> _Action item_: Your answer must be the records, copied with no change.

> _Records provided_:
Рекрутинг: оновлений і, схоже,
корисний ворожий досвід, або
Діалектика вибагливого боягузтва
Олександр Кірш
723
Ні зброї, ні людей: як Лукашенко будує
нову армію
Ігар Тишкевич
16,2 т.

> _Solution for this exercise_:
Рекрутинг: оновлений і, схоже,
корисний ворожий досвід, або
Діалектика вибагливого боягузтва
Олександр Кірш
723
Ні зброї, ні людей: як Лукашенко будує
нову армію
Ігар Тишкевич
16,2 т.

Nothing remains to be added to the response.